* _Text under study_:
^^^^^^^^^^^^^^^^

Sr. Data Engineer

JOB DESCRIPTION

Location: Hybrid (Downtown, Toronto)

Duration: 12 Months

Our client, a leading financial institution in Downtown Toronto, is looking for a Sr. Data Engineer to work with business stakeholders and cross-functional teams to understand data requirements and deliver scalable data solutions. The successful candidate will have the opportunity to work with one of the Top 5 Banks in Canada.

Typical Day in role:

  • Design, develop, and maintain robust ETL processes to extract, transform, and load data from various sources into our data platform.
  • Build large-scale batch and event-driven data pipelines using cloud and on-premises hybrid data platform topology.
  • Work closely with data architects to review solutions and data models and ensure adherence to data platform architecture guidelines and engineering best practices.
  • Take ownership of end-to-end deliverables and ensure high-quality software development while fulfilling all operational and functional requirements promptly.
  • Implement and enforce data quality standards and best practices while collaborating with data governance teams to ensure compliance with data policies and regulations.
  • Optimize data integration workflows for performance and reliability.

^^^^^^^^^^^^^^^^

* _Data provided_:
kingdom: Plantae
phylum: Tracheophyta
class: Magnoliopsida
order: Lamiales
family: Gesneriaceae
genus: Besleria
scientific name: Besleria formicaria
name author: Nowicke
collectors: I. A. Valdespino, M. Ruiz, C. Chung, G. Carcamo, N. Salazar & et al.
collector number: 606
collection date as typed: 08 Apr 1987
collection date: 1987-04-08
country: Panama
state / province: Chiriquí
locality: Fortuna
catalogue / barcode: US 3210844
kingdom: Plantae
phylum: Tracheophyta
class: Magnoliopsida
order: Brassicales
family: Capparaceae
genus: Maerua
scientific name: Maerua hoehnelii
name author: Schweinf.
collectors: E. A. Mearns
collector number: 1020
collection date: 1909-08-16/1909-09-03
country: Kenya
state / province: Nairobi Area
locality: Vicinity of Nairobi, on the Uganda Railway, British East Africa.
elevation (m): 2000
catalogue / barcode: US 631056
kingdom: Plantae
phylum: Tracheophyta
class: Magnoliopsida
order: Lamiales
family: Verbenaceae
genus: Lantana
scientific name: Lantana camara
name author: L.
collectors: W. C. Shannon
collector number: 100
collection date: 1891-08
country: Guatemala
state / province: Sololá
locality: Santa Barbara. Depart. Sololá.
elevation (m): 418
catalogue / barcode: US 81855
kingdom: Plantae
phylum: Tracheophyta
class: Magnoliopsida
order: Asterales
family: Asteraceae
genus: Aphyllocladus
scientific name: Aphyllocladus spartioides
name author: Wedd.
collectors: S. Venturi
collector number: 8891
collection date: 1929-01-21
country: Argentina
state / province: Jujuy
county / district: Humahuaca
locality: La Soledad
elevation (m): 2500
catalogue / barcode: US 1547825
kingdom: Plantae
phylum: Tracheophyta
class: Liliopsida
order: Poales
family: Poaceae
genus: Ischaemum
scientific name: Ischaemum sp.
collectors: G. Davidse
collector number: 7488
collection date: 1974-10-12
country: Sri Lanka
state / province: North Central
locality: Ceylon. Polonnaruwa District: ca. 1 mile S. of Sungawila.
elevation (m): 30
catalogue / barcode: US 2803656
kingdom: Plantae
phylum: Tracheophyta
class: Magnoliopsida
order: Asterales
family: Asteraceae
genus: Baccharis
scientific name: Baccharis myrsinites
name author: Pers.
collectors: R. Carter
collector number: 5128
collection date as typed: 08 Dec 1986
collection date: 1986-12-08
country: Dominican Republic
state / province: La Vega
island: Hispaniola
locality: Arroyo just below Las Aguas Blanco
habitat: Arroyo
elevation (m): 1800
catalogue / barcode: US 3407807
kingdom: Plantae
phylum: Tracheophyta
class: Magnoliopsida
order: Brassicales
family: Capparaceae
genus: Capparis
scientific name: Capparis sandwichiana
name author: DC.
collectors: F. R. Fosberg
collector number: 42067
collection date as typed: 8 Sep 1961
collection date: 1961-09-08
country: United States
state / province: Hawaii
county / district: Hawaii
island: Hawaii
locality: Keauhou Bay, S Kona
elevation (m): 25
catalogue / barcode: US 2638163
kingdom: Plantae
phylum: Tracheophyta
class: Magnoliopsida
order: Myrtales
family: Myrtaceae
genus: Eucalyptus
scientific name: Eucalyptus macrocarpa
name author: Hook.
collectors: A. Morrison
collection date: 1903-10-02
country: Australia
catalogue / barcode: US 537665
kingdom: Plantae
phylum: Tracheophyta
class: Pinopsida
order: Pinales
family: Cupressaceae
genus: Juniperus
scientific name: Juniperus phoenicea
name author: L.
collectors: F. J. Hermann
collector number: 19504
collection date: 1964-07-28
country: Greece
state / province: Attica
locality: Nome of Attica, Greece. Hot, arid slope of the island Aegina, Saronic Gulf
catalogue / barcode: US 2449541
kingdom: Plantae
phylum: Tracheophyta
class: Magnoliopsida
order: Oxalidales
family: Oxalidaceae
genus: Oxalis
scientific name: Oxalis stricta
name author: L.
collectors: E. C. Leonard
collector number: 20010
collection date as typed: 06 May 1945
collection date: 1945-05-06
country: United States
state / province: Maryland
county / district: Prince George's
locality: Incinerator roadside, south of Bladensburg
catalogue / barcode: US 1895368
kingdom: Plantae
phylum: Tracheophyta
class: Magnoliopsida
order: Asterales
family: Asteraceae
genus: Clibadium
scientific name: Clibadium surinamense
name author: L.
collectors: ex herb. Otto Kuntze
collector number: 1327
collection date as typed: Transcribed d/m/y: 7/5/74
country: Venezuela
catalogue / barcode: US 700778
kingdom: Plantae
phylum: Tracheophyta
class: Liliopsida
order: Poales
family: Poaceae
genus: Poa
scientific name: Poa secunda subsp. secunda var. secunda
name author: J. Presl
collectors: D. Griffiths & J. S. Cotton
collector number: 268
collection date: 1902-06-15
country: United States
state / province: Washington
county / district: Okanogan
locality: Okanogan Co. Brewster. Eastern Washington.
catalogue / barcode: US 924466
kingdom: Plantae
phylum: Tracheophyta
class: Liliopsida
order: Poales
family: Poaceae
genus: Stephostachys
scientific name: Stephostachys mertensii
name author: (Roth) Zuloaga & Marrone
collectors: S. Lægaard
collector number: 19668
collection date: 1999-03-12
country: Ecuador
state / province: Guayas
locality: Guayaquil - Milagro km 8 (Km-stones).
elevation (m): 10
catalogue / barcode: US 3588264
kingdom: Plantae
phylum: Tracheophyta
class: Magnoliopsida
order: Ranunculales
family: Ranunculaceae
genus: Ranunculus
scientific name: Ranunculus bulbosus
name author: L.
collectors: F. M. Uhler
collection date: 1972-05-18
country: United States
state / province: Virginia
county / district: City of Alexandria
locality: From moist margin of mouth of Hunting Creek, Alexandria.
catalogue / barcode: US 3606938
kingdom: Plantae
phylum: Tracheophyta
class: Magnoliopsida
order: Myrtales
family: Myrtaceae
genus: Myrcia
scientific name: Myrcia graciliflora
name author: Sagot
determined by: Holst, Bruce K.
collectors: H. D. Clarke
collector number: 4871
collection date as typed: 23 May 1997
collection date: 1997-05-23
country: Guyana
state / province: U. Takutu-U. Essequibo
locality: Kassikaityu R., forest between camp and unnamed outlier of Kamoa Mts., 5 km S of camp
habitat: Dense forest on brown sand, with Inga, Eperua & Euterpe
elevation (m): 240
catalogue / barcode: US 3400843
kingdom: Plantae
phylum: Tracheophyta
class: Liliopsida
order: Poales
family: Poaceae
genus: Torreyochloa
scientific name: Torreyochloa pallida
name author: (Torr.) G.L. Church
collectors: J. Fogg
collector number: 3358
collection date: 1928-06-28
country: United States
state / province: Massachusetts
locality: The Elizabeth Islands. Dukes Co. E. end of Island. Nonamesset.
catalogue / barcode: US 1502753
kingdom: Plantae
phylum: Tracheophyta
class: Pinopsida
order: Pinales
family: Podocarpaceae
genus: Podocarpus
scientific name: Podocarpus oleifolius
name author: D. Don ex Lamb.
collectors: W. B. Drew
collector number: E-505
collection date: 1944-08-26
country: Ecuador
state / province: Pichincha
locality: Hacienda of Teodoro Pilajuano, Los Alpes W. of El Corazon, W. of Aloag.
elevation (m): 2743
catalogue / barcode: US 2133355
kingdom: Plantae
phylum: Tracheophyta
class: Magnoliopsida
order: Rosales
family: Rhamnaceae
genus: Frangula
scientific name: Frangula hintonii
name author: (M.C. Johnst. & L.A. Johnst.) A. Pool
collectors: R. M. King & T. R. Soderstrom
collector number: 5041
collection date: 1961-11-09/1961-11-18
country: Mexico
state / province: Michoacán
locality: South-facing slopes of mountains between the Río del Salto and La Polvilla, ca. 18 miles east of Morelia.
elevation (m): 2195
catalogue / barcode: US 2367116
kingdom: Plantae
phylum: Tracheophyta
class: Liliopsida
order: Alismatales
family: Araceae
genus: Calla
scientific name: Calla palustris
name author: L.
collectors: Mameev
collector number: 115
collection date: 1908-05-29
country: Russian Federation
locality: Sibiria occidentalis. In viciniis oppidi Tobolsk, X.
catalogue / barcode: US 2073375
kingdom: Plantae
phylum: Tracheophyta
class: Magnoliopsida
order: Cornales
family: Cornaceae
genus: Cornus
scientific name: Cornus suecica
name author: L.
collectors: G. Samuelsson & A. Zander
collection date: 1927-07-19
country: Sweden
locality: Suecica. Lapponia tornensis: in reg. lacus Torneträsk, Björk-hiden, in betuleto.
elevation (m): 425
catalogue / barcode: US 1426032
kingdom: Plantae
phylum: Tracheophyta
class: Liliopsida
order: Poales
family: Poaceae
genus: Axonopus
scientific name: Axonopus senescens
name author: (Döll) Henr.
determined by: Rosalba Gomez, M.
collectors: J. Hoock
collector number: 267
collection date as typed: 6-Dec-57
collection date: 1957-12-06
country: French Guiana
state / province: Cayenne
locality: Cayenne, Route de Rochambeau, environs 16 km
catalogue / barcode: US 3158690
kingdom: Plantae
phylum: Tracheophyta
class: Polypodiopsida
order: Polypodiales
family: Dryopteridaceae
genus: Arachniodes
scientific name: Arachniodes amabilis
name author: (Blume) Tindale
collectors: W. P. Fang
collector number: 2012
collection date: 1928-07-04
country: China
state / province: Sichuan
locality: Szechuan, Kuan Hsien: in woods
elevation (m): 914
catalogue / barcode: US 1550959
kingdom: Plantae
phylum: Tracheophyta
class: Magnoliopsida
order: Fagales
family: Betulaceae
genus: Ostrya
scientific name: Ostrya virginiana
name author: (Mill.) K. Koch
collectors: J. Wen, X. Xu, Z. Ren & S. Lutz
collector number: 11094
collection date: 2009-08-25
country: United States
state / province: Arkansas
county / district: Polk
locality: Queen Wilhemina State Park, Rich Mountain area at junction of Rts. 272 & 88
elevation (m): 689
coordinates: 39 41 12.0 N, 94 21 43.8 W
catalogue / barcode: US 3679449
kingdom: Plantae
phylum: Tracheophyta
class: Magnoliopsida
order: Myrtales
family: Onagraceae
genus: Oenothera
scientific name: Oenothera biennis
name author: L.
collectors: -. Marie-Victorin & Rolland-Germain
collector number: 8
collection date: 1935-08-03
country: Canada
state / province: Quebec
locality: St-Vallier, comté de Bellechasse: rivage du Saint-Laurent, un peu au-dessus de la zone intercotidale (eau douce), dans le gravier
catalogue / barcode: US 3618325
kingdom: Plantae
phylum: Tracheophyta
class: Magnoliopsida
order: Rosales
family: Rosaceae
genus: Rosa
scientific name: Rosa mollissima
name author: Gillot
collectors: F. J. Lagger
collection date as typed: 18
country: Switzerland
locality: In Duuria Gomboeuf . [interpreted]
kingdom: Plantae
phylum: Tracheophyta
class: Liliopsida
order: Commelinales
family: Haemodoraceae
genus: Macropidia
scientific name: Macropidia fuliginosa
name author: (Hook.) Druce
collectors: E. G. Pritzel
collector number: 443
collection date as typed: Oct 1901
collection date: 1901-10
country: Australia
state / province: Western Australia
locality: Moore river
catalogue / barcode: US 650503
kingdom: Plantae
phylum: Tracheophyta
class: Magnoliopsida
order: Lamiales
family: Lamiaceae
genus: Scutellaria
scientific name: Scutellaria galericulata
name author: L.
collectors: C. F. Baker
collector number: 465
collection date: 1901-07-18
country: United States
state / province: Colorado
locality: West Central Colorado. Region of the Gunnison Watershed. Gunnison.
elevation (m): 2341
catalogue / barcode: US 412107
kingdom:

^^^^^^^^^^^^^^^^

* _Tasks to carry out_:
**A)** How long is the role in the job posting set to last?
**B)** Name each duty the job posting lists under "Typical Day in role:".
The listing comes from a different source than the job posting.

* _Answers for the exercise_:
**A)** 12 months.

**B)**
- Design, develop, and maintain robust ETL processes to extract, transform, and load data from various sources into the data platform.
- Build large-scale batch and event-driven data pipelines using cloud and on-premises hybrid data platform topology.
- Work closely with data architects to review solutions and data models and ensure adherence to data platform architecture guidelines and engineering best practices.
- Take ownership of end-to-end deliverables and ensure high-quality software development while fulfilling all operational and functional requirements promptly.
- Implement and enforce data quality standards and best practices while collaborating with data governance teams to ensure compliance with data policies and regulations.
- Optimize data integration workflows for performance and reliability.